* **Data visualization images**

Start of Block

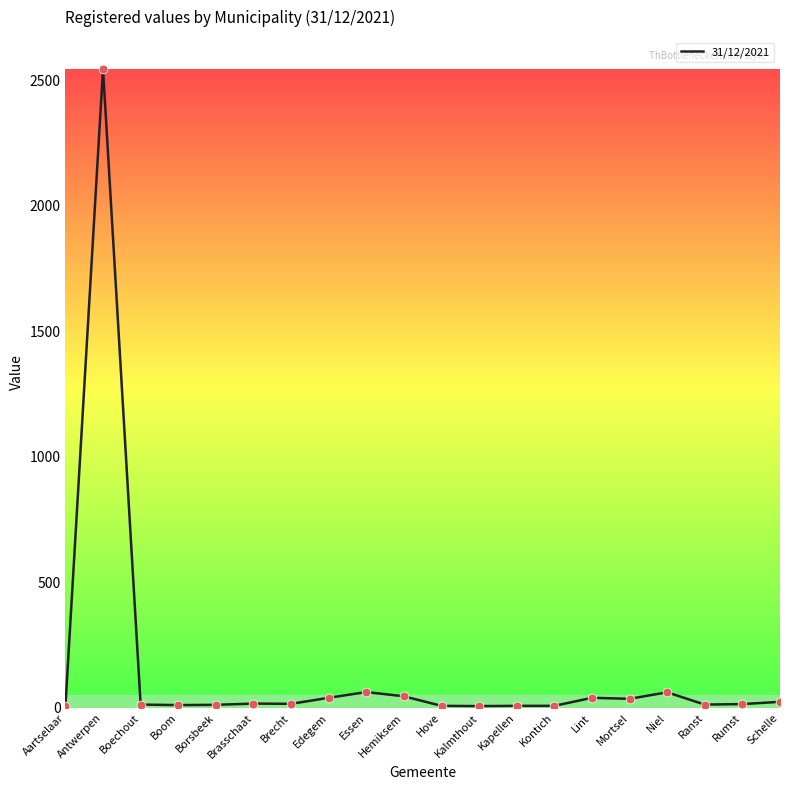

What is the change in value from Kontich to Mortsel?

+28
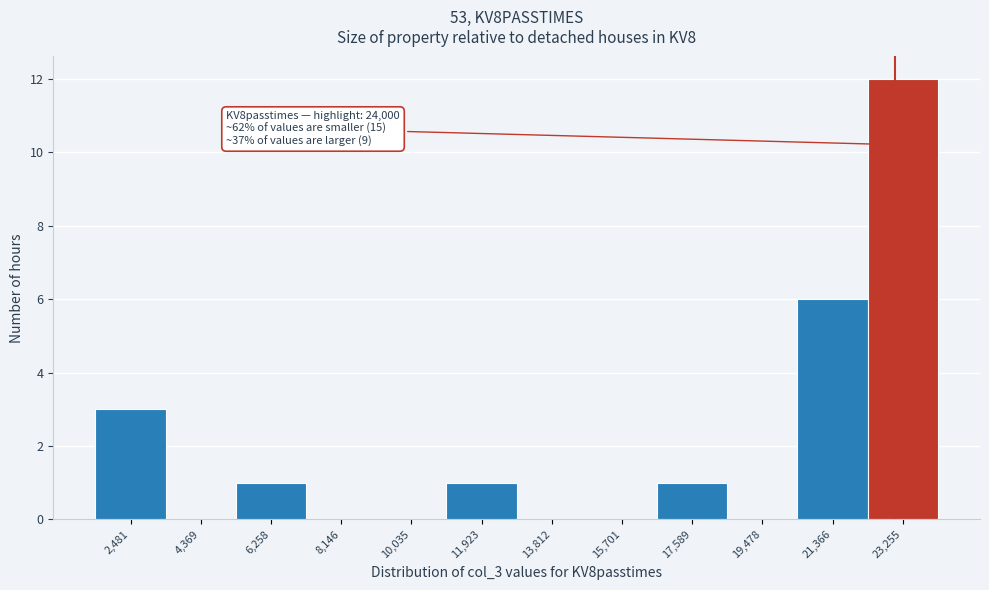

Reading right to left, list all the values displayed in this chart.

23,255=12	21,366=6	19,478=0	17,589=1	15,701=0	13,812=0	11,923=1	10,035=0	8,146=0	6,258=1	4,369=0	2,481=3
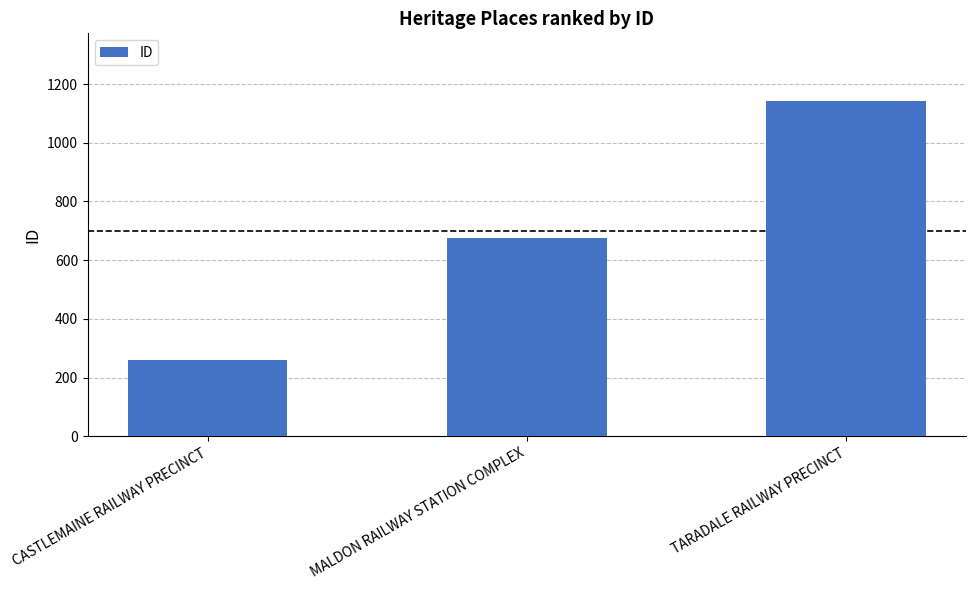

What is the maximum value shown in the chart?

1144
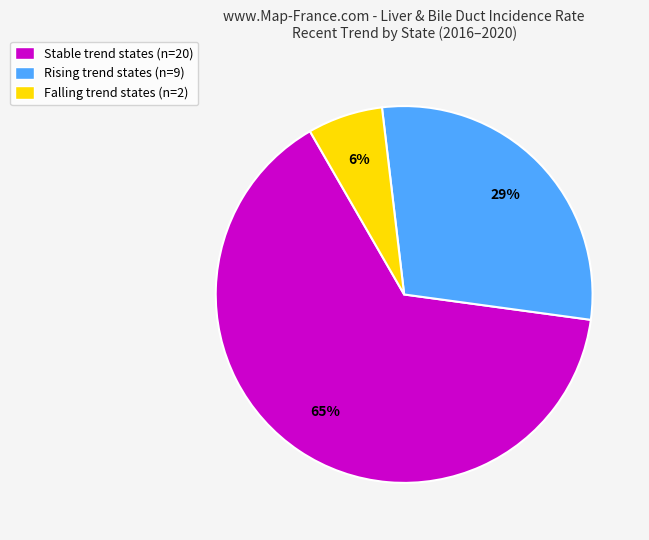

How many segments does this pie chart have?

3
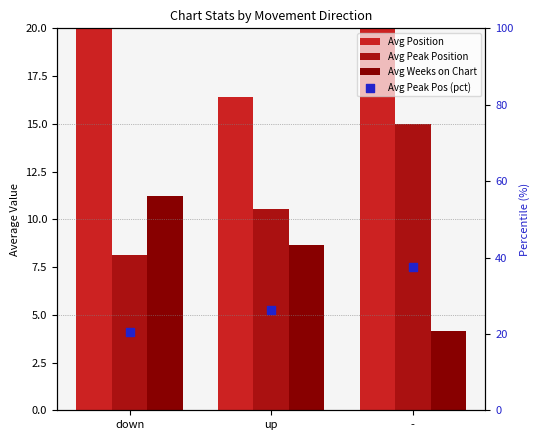

Is the value of Avg Position at down greater than the value of Avg Weeks on Chart at down?

Yes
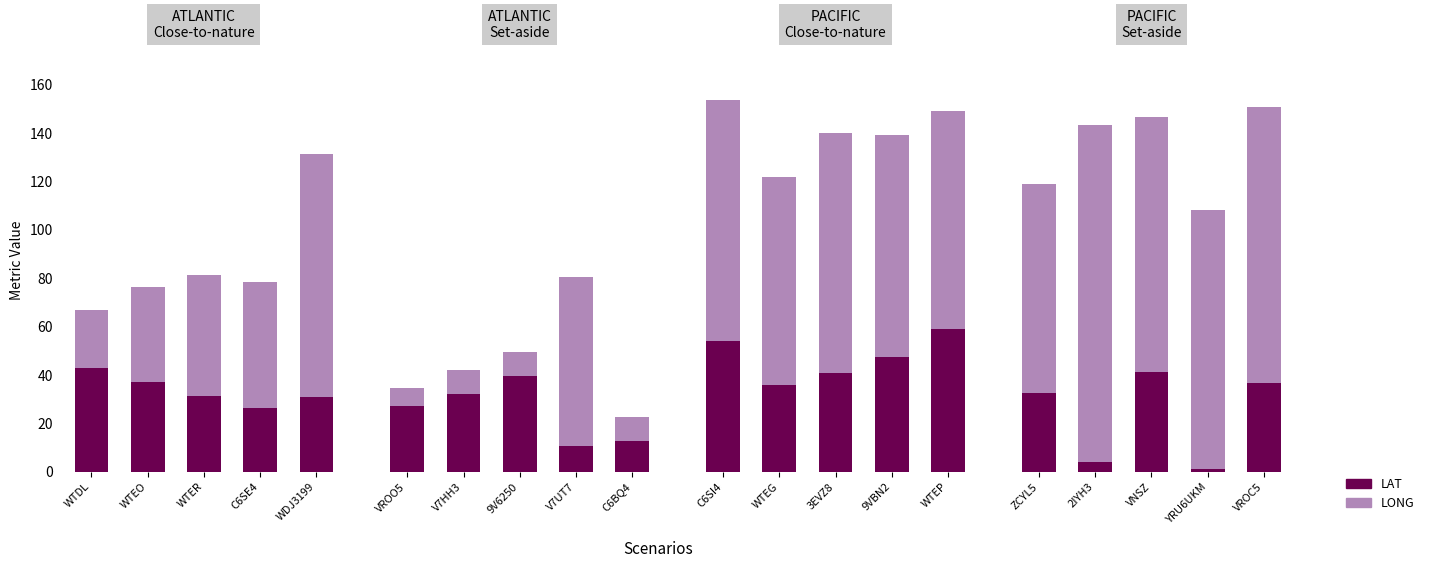

What is the maximum value shown in the chart?

139.1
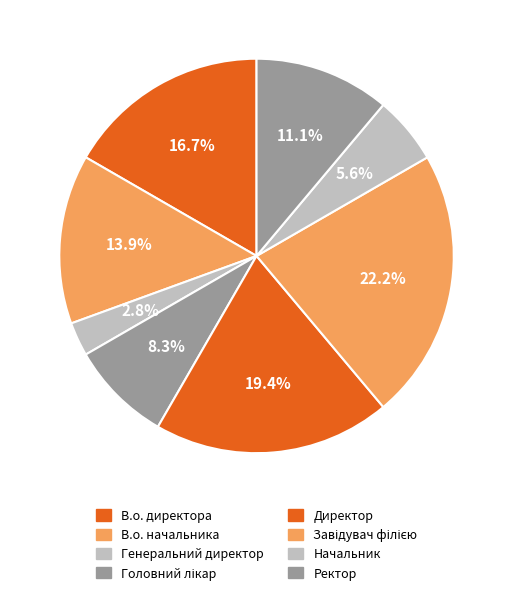

What portion of the pie excludes Ректор?

88.9%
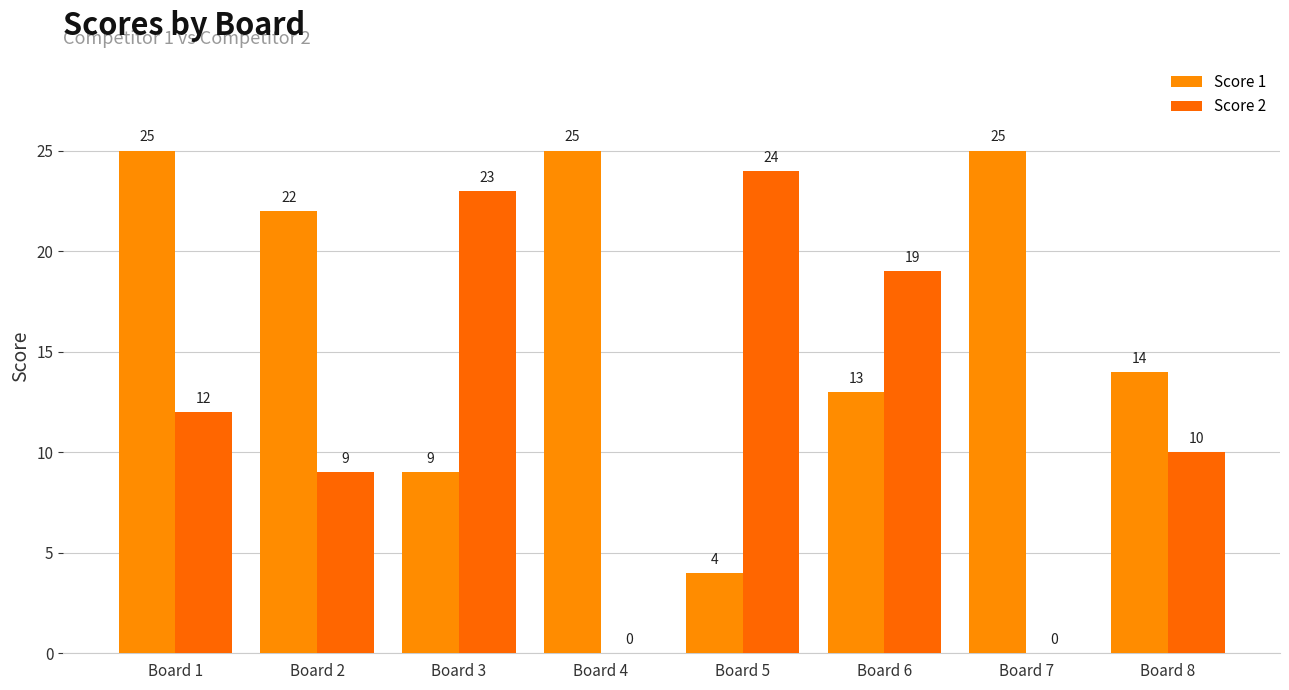

Are the bars horizontal?

No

End of Block

* **Exercise aim**
Duplicate every line of text in the rows above, character for character, and omit the pictures.

* **Result of the task**
What is the change in value from Kontich to Mortsel?

+28

Reading right to left, list all the values displayed in this chart.

23,255=12	21,366=6	19,478=0	17,589=1	15,701=0	13,812=0	11,923=1	10,035=0	8,146=0	6,258=1	4,369=0	2,481=3

What is the maximum value shown in the chart?

1144

How many segments does this pie chart have?

3

Is the value of Avg Position at down greater than the value of Avg Weeks on Chart at down?

Yes

What is the maximum value shown in the chart?

139.1

What portion of the pie excludes Ректор?

88.9%

Are the bars horizontal?

No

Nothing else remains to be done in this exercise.